Joy Piadamrong, lead chef for Thai cooking classes at The Chef & The Dish, says Thai fried rice can be made with all sorts of leftover ingredients. “Thai fried rice is a dish that we say is a ‘recycled’ dish,” she explains. “Anything you have left over will be delicious, and the best Thai fried rice is actually made with yesterday’s rice. If you have leftover rice, leftover cooked vegetables and even leftover chicken or seafood, you’ve got the foundation for the best fried rice you can make.”

Anything-You-Want Salad

“When you have leftover chicken or vegetables and some short-shaped pasta or grain, the answer is easy: Throw some dressing on it, and you’ve got yourself a quick-and-easy salad,” says Gason Nelson, lead chef for Creole cooking classes at The Chef & The Dish. “I love keeping roasted chicken in the refrigerator, because it lends itself to so many leftovers. If you have leftover pasta, you can make a fast chicken-and-pasta salad. If you have leftover vegetables, put some Greek vinaigrette on it, and you have a chicken-and-vegetable Greek salad. Marry the flavors together with seasoning, and you have an amazing meal made with leftovers.”

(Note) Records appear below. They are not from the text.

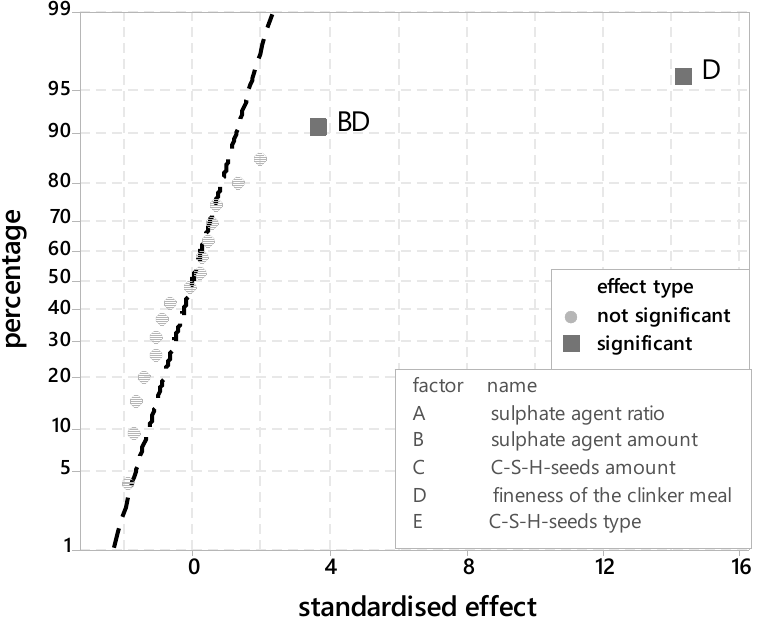
Figure 3. Probability plot for standardised effects for the silicate phase (XRD-peak 32-32.5 ◦ 2 ϑ ).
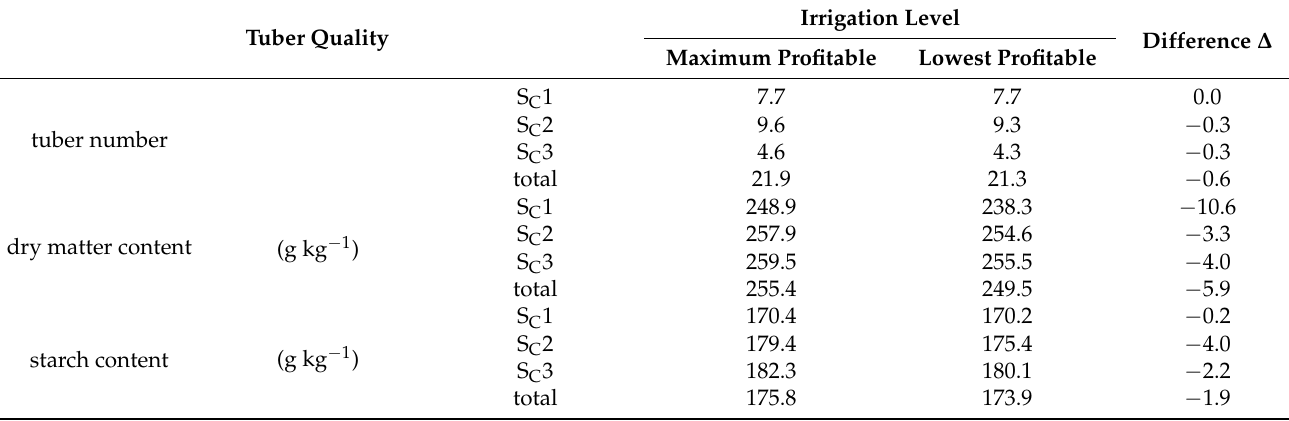
Table 7. Predicted changes in tuber quality when reducing the statistically maximum profitable irrigation level to the statistically lowest profitable irrigation level, for all tuber size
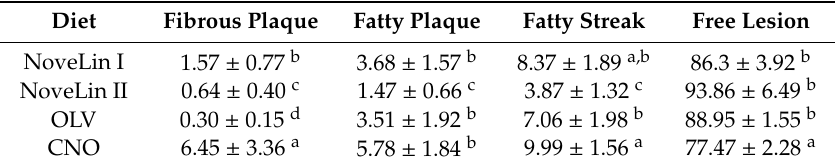
Table 6. Percentage of fibrous plaques, fatty plaques, fatty streaks and lesion free areas in the aorta of rabbits fed intervention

A Few Extra Ideas for Combining Leftovers

If you have chicken stock or canned, diced tomatoes on-hand, you can use them as a soup base, then toss in leftover meat and veg (and even canned beans). But if you want to add pasta or rice, make sure to throw it in at the end so it heats through, but doesn’t become mushy.

If you want another salad topper for your leftover-inspired salad, you can easily turn leftover bread into croutons: Simply preheat your oven to 350 degrees Fahrenheit, lightly brush the bread with olive oil, cut it into cubes and bake for five to 10 minutes. Leftover cheese can be also tossed onto a salad, and eggs can be boiled to extend their life in your fridge (or so they can be used as a salad topper as well).

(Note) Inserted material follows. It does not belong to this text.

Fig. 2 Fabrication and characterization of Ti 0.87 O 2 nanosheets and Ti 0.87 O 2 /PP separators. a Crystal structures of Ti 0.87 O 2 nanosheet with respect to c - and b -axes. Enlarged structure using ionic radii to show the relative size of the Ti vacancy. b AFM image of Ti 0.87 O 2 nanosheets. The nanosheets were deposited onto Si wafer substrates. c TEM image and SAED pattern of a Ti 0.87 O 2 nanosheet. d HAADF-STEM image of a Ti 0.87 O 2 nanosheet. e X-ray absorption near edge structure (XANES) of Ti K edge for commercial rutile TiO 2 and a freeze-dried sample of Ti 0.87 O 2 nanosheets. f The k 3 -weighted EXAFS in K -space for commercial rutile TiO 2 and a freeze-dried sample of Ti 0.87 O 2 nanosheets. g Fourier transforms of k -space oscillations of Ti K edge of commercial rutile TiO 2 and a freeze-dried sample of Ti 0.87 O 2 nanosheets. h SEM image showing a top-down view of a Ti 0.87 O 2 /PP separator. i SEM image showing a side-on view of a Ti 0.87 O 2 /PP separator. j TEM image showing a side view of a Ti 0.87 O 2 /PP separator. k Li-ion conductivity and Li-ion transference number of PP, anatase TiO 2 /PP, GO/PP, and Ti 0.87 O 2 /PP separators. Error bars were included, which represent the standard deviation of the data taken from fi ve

If fried rice, salad and soup aren’t your thing, you can always shred leftover rotisserie chicken or steak to make homemade tacos. Serve with guacamole, sour cream and pico de gallo, then grill up any leftover vegetables for fajitas if you want to be extra fancy. Or instead of making croutons, you can put that leftover bread to use by making chicken or steak sandwiches.

Finally, if you have any leftover fruit and yogurt sitting around, you can always make a parfait. Sweeten it up with a little honey, throw in some nuts and you have a decent breakfast of leftovers.

Hope that helps, and remember — slapping together random leftovers is the mother of innovation… or something like that.